This is my metric for success as a reading teacher: When a student checks out a book from our classroom library, reads it in one night, returns the next day to ask if the next book in the series has been published, and seems legitimately crushed when he finds out the answer is no. Such was the case with Brittany Cavallaro’s A Study in Charlotte, Book One in the Charlotte Holmes series.
Some of you may be feeling your Sherlock sense tingling, and rightfully so. A Study in Charlotte is narrated by one James Watson, a teenager with a complicated past now attending boarding school in contemporary America. And, yes, young Jamie is related to THAT Watson.

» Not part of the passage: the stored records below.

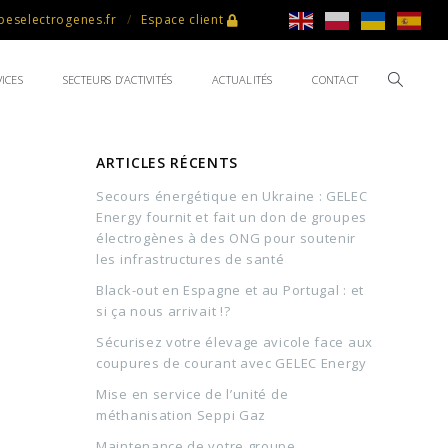
eselectrogenes.fr
Espace client
ICES
SECTEURS D’ACTIVITÉS
ACTUALITÉS
CONTACT
ARTICLES RÉCENTS
Secours énergétique en Ukraine : GELEC
Energy fournit et fait un don de groupes
électrogènes à des ONG pour soutenir
les infrastructures de santé
Black-out en Espagne et au Portugal : et
si ça nous arrivait !?
Sécurisez votre élevage avicole face aux
coupures de courant avec GELEC Energy
Mise en service de l’unité de
méthanisation Seppi Gaz
Maintenance de votre groupe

What other teenager with a mysterious past also happens to attend this boarding school? Why, one Charlotte Holmes. The two teens embody many of the traits of their more famous forebears, for good and for ill. When a classmate is found murdered, the case becomes more complex than the local constabulary can handle, so who steps in? (Hint: The answer is not Ghostbusters.)

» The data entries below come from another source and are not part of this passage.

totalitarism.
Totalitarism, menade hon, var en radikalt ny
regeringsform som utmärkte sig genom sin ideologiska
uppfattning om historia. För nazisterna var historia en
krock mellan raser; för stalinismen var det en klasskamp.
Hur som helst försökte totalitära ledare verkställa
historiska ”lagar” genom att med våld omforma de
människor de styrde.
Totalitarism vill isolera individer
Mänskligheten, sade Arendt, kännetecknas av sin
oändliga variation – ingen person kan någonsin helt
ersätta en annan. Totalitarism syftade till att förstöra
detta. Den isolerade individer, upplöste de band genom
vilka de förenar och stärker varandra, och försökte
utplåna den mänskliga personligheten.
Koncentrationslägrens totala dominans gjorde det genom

And so I looked forward to a clever updating of a classic Sherlock Holmes mystery, with Charlotte being enigmatic and distant, Jamie being dogged and exasperated by Charlotte’s mental gymnastics, and a grand Sherlockian reveal at the end. A pleasant exercise in nostalgia, mixed with a bit of sexual tension (not that there wasn’t sexual tension between the original Holmes and Watson) and teenage japery. All of which I found and enjoyed.

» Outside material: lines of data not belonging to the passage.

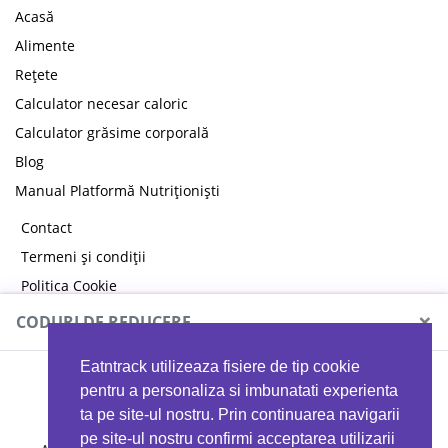
Acasă
Alimente
Rețete
Calculator necesar caloric
Calculator grăsime corporală
Blog
Manual Platformă Nutriționiști
Contact
Termeni și condiții
Politica Cookie
Politica de confidențialitate
×
CODURI DE REDUCERE
Eatntrack utilizeaza fisiere de tip cookie
MYPROTEIN
pentru a personaliza si imbunatati experienta
ta pe site-ul nostru. Prin continuarea navigarii
pe site-ul nostru confirmi acceptarea utilizarii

But A Study in Charlotte takes some cues from the more recent Sherlock television episodes as well, foregrounding the darkness that the elementary school me largely missed when I first read Conan Doyle’s stories. Cavallaro honors the Holmes canon while still building her own compelling characters and world. Now I, like my ravenous reading student, eagerly await Book Two in the Charlotte Holmes series.